Ein Aufruf zur Hilfe für Geflüchtete in den griechischen Lagern kam auch vom Wiener Bürgermeister Michael Ludwig (SPÖ). Er erinnerte daran, dass die Menschen und auch Kinder dort unter ganz furchtbaren Umständen lebten. Ludwig betonte, dass Weihnachten das Fest des Friedens und der Familie sei und sagte, dass Jesus Christus dazu aufrufen würde zu helfen.

Rufe nach Handeln werden lauter

In den vergangenen Tagen hatten sich angesichts der katastrophalen Situation in den griechischen Lagern die Rufe nach einer Aufnahme der Flüchtlinge gemehrt.
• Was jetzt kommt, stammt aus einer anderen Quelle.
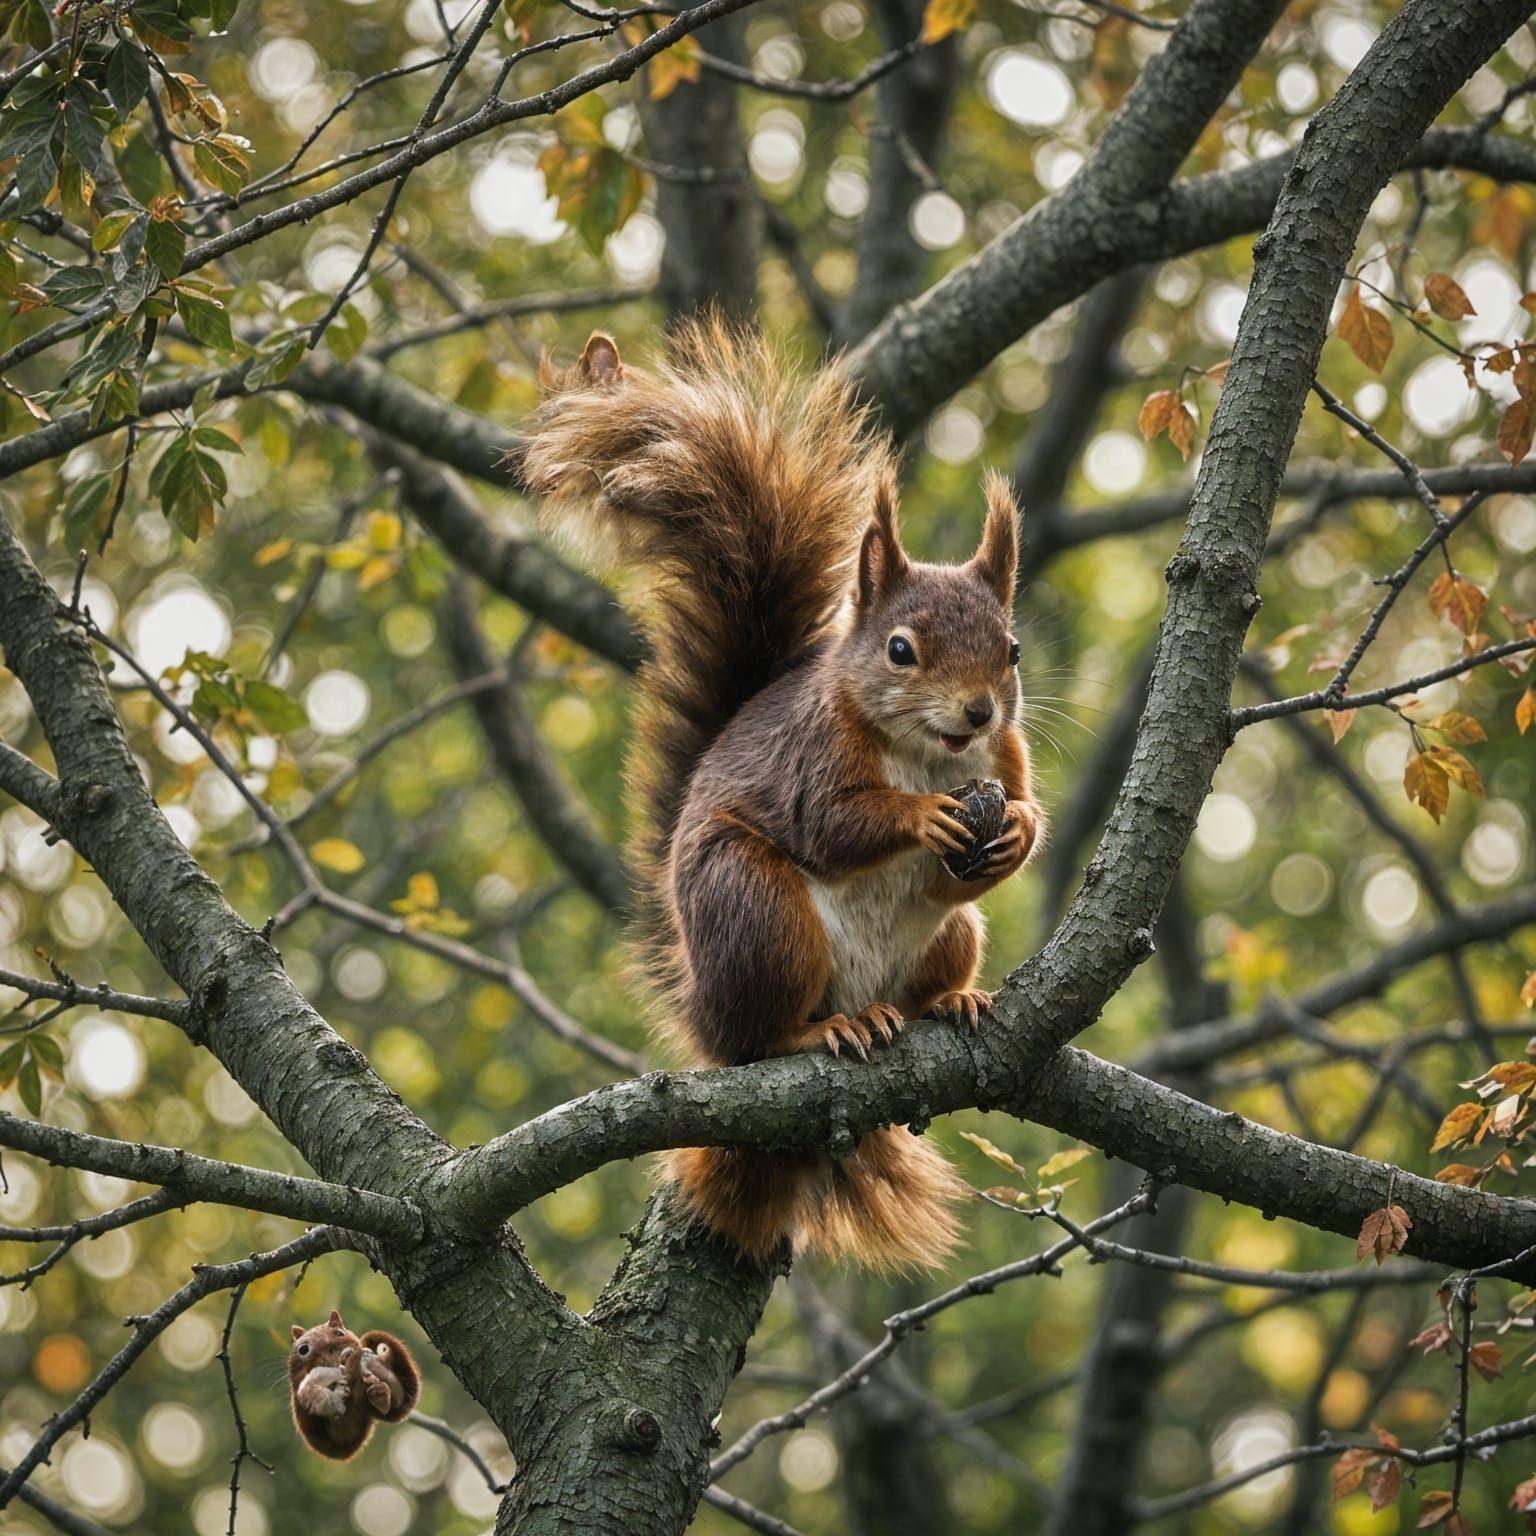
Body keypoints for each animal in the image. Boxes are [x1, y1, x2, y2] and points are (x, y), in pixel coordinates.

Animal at [288, 1309, 420, 1460]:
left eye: (340, 1333)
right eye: (303, 1349)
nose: (328, 1355)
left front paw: (349, 1356)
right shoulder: (299, 1379)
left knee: (396, 1395)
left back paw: (380, 1390)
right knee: (339, 1426)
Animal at [516, 317, 1044, 1270]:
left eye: (1012, 651)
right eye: (901, 650)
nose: (978, 709)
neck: (932, 754)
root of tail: (702, 1013)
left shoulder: (1008, 755)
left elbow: (1012, 827)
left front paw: (1016, 830)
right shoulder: (813, 760)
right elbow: (834, 825)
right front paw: (921, 818)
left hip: (953, 935)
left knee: (940, 954)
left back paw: (948, 1002)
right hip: (759, 915)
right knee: (759, 1037)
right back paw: (821, 1031)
Hilfe „vor Ort“ allein reiche nicht aus, Schutzbedürftige müssten „sofort“ evakuiert werden, so die gemeinsame Forderung von Caritas, Diakonie, Volkshilfe, dem Roten Kreuz und Ärzte ohne Grenzen. Diesem Ruf schlossen sich Politiker und Politikerinnen verschiedener Parteien, Religionsgemeinschaften sowie Kulturschaffende an.

Mann und Kind im stark verschmutzten Migrantenlager Kara Tepe auf der griechischen Insel Lesbos
APA/AFP/Anthi Pazianou
Experten und Hilfsorganisationen prangern unmenschliche Zustände auf Lesbos an

Die ÖVP lehnt eine Aufnahme von Geflüchteten aus den Camps ab, stattdessen wird auf „Hilfe vor Ort“ verwiesen. Erst am Montag hatten die ÖVP-Grünen-Koalition und die FPÖ im Parlament einen SPÖ-Entschließungsantrag zur Aufnahme von Flüchtlingskindern aus Griechenland abgelehnt. Zur Haltung der Grünen sagte Vizekanzler Werner Kogler am Mittwoch in der ZIB2, dass er in der Frage auf „Mehrheiten“ mit der ÖVP hoffe. Es sei „möglich, dass wir die noch erreichen“, zuständig sei aber allein Innenminister Karl Nehammer (ÖVP). Diesem habe man zuletzt einen Plan für die Aufnahme von 100 Familien vorgelegt.